3. Apply The Learning
In the final part of the training, we consider the impact bystander responses can have on both victims and perpetrators, and therefore why we might need to take a look at our workplace culture and what we are thereby supporting or challenging. We unpick the way in which gender stereotypes play into the cultures we create and consider how to apply the learning from the session in your own workplace setting.
Our Artistic Content
At Changing Relations, we use creativity as a tool to facilitate active engagement in understanding thorny issues at both an intellectual and emotional level. Using our artistic content as a stimulus opens a non-anecdotal space for conversation.
Below are samples of the artistic content used in our training:
- Watch the trailer for our film Make Do and Mend
- Listen to L's Story from our soundscape Us Too
- Listen to Elizabeth's Story from our soundscape Us Too
As a social enterprise, Changing Relations' purpose is to respond to the needs of the community and achieve social impact. We are passionate about our work, breaking down gender barriers and fostering healthy relationships.
Domestic abuse is everyone’s business – which is why workplaces should do more
This topic is particularly pertinent at the moment, as research shows there has been a significant increase in domestic abuse-related offences since the start of the Covid-19 pandemic.
Close to 1 in 3 women and 1 in 7 men in the UK are likely to be affected by domestic abuse. Of those affected, 58% miss at least 3 days work a month due to abuse. Your staff will be no exception. How many does this mean will be affected?
Employers and people managers have a duty of care to their staff. Finance sometimes leads to training being put on the nice but not essential pile. However, employers are already bearing the costs of domestic abuse. Affected staff are likely to:
- Be late for, or absent from, work;
- Find their productivity suffering;
- Leave the company altogether.
An estimated £1.9 billion in economic output is lost annually in England and Wales via domestic abuse.

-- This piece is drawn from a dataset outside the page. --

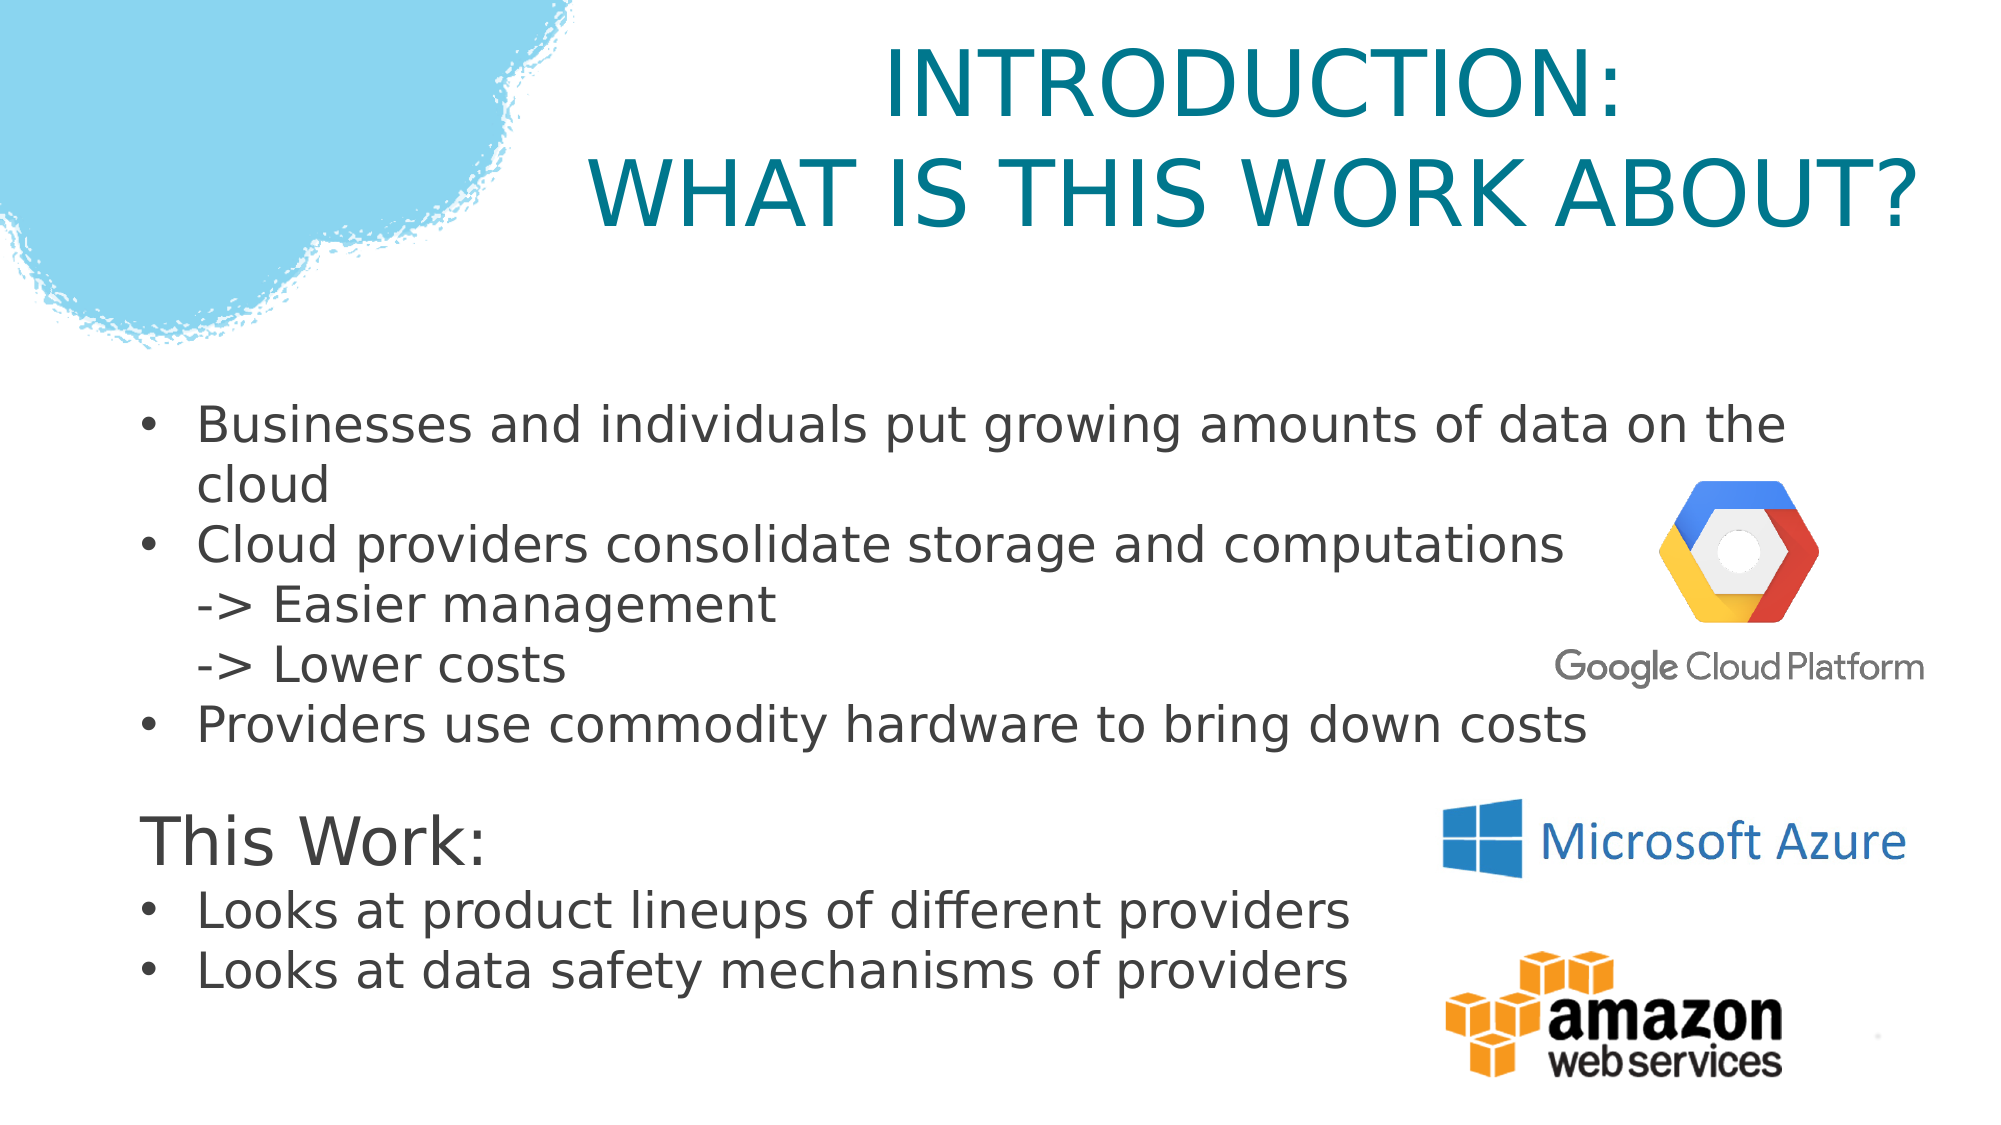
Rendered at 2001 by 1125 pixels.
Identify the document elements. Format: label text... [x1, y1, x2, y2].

We want to empower professionals and organisations to make positive change that will enable staff to identify, empathise with and support colleagues, clients, friends or family who may be affected by domestic abuse.
Unlike many other education and training providers, we use the arts to communicate and engage with our audiences, which results in a lasting change of perceptions and, ultimately, affects people’s lives.